╭─ Excerpt

Wednesday, September 15, 2010

Distance and Lists in the Editing Process

Teeth and Bones Editing Contest:

~
How to enter: Comment on the Novel Matters blog anytime between Monday, September 6th, and Friday September 17th. At the bottom of your comment type TABEC (short for Teeth and Bones Editing Contest). Only comments with these letters at the bottom will be eligible to win (we understand that not all our readers are interested in this level of editing, but would still want to be free to comment and discuss editing - that's the reason we require interested people to please use the TABEC letters at the bottom of their comments). You many enter as many times as you like over the two weeks. Each comment counts as an entry (but don't forget to type TABEC at the bottom of each comment).
~
Winner: One winner will be announced on Friday, September 17th at 5:00 PM pacific time.
~
The prize: A teeth and bones edit of your first chapter and synopsis by Bonnie Grove. The edit will be on the substantive level (the overall concepts, characters, and themes, etc. of the novel). It will be Bonnie's teeth on the bones of your manuscript.
~
The winner will work one on one with Bonnie Grove via e-mail. The winner will consent to having the first paragraph of the work posted on Novel Matters in a before and after comparison. This means the winner will agree to have the first paragraph of your WIP appear on the blog, first as it was originally written, then in its edited form.
~

Hemingway once said in an interview that he rewrote the ending to A Farewell to Arms 39 times before he was satisfied. Asked what the problem was, he said, "Getting the words right."
~
Editing is all about getting the words right, but it's one of the more difficult aspects of being a writer. Our words mean a lot to us. After all, we put a good deal of thought into our word choices, as well as the meaning that lies behind them. As we write we can carry on our love affair with all those words. But after the writing comes the reality, where we give the most objective look we can to the work itself, free of the emotion that goes into the creation. That's where distance can be our strongest ally. By the time I finished writing Every Good & Perfect Gift I was saturated with the story, and wondered who in their right mind would want to read it. Because, as I wrote the book, instead of starting my writing session close to where I left off, I would read much of what I'd written the day, or week, before, as though I needed a running jump to get back in the story. It was one step forward, five steps back.
~
It's unlikely you'll write a novel without looking back to some degree, but the way I was doing it was overkill. Before I could begin the editing process I needed some distance between myself and the manuscript. I had the luxury of time (code for "not under contract"), so I put it aside and went to work on my next project. Later, when I was ready to revise, I started with a fresh eye.
~
Sol Stein (Stein on Writing) says, "The biggest difference between a writer and a would-be writer is their attitude toward rewriting. The writer ... looks forward to the opportunity of excising words, sentences, paragraphs, chapters that do not work and to improving those that do." Well, I'd say looks forward to is a stretch, but I do know that editing is a vital part of the process. Jim Scott Bell, in his own inimitable style, says, "Rewriting is what separates the real pros from the wannabes. I don't wannabe a wannabe. I wannabe a pro" (Plot & Structure). And so I pick up my red pen and go to work.
~
Let's assume we've completed our substantive edits--so we're not polishing poop, as Bonnie so eloquently said--and now we're onto more specific edits. This is where we cut and/or replace. Following is a partial list of editing points I follow as I revise:
  • Cut superfluous words, phrases, sentences--things that get in the way of the story. Use a machete.

╰─
╭─ Material supplied

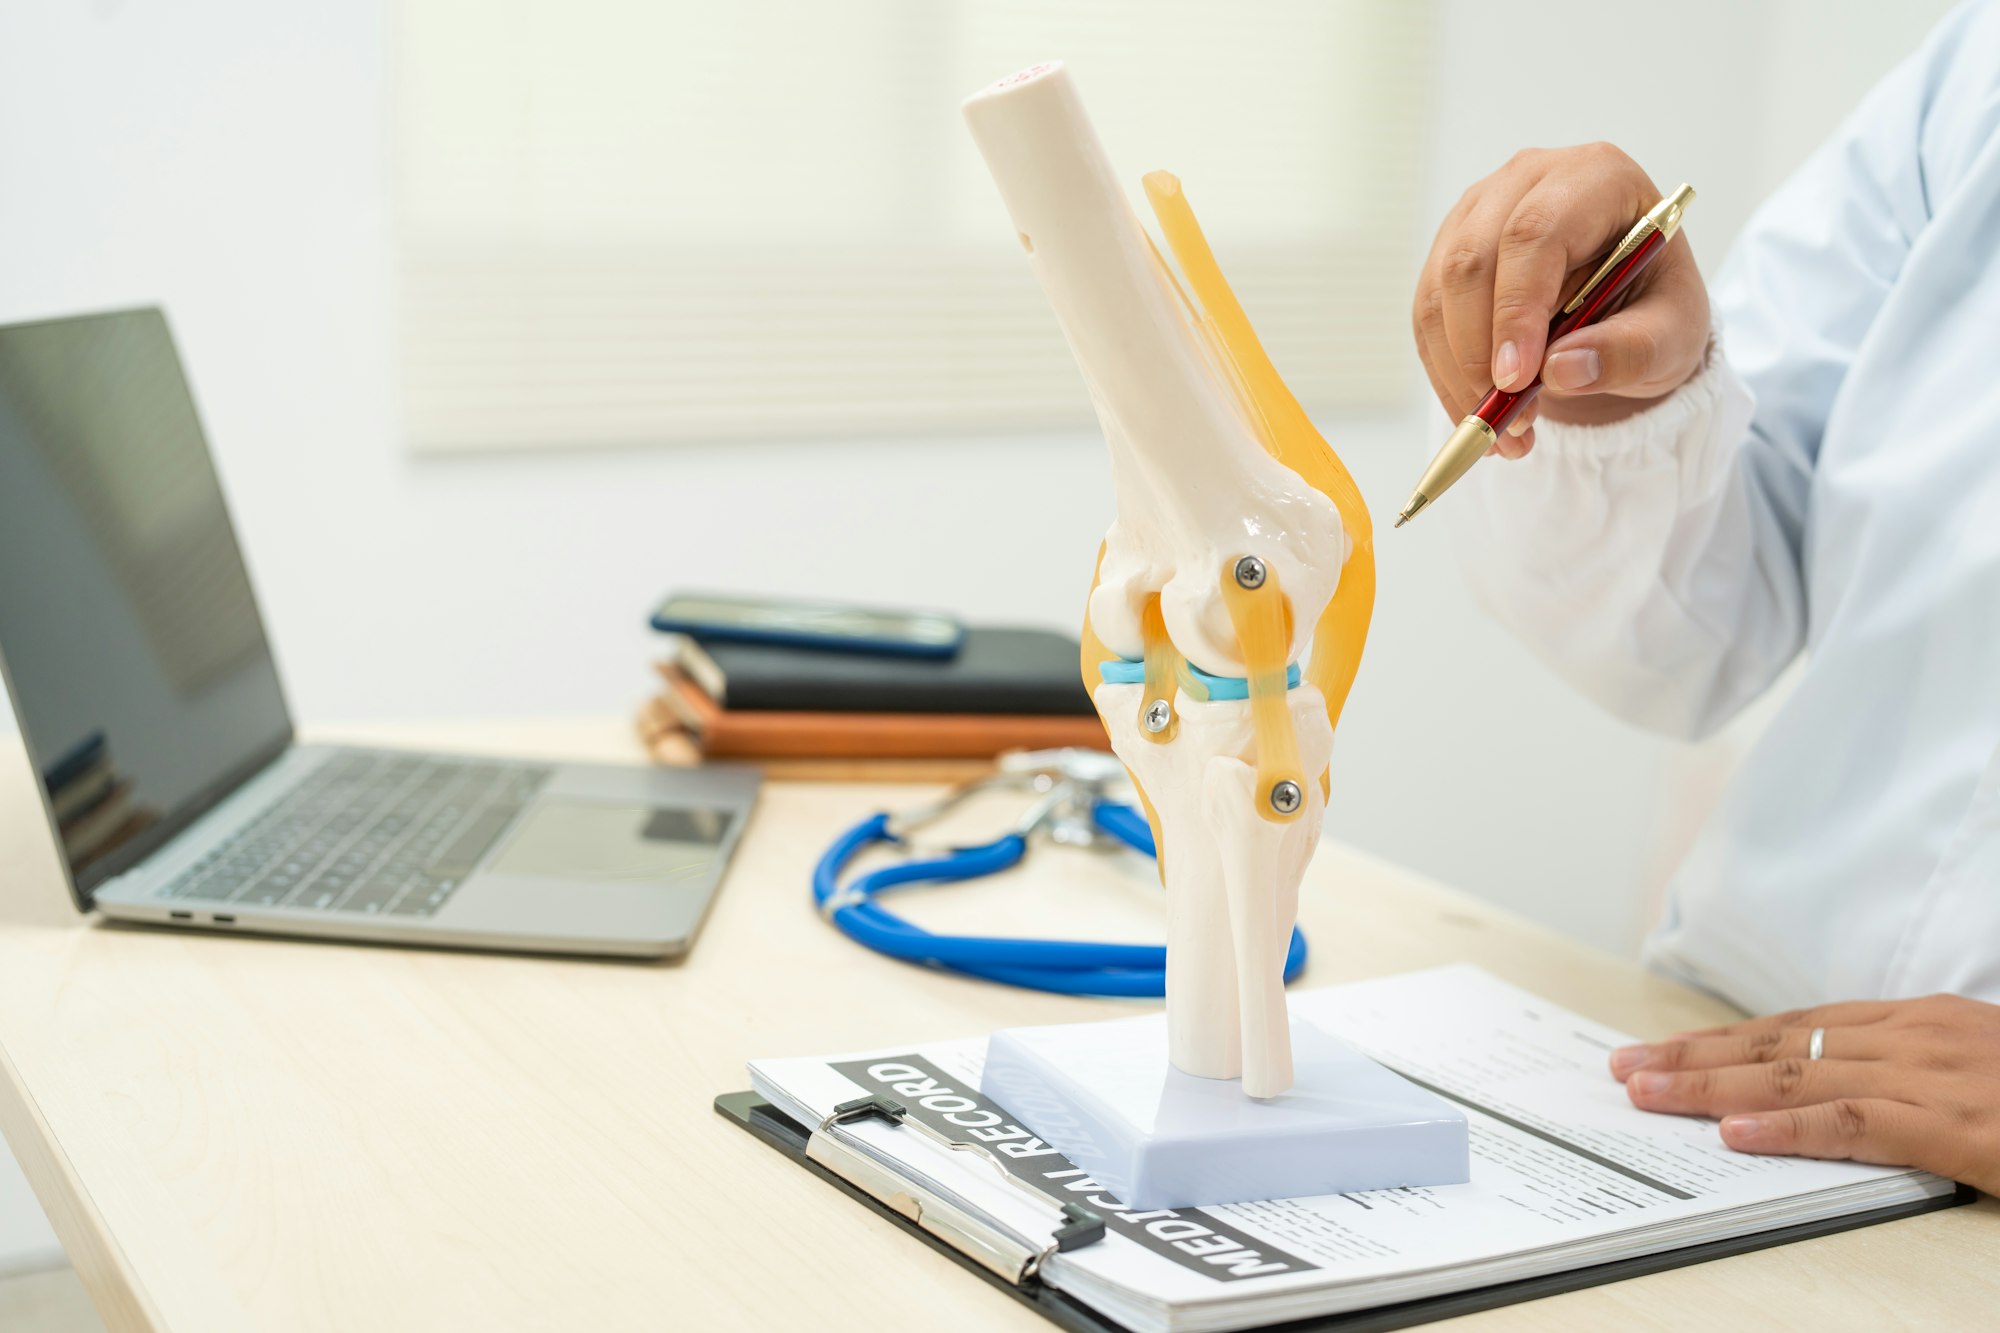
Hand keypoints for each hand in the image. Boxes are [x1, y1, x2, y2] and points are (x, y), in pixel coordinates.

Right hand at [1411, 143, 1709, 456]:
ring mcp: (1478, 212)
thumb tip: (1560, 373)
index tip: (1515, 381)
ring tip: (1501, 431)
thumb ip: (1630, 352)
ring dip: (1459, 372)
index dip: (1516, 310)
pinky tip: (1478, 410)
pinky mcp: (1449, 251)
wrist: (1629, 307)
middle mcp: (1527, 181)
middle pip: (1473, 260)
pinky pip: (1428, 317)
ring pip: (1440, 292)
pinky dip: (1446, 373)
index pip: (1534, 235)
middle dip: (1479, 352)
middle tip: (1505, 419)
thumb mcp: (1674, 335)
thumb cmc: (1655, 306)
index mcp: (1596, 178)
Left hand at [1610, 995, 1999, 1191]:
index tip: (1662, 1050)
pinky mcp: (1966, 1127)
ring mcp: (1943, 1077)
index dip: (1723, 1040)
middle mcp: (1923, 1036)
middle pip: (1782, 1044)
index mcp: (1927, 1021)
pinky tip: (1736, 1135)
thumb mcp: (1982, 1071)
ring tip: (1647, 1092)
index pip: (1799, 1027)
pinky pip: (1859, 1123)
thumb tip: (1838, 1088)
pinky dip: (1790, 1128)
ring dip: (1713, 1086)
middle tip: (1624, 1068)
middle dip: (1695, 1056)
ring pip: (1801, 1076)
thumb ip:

╰─

Task requirements | According to the editing blog post, why does the contest require entrants to type TABEC at the bottom of their comments? The records come from a different source than the text.

Solved problem | Not all of the blog's readers are interested in this level of editing, but they should still be free to comment and discuss editing. Requiring the TABEC letters separates the people who want to enter the contest from those who are only commenting.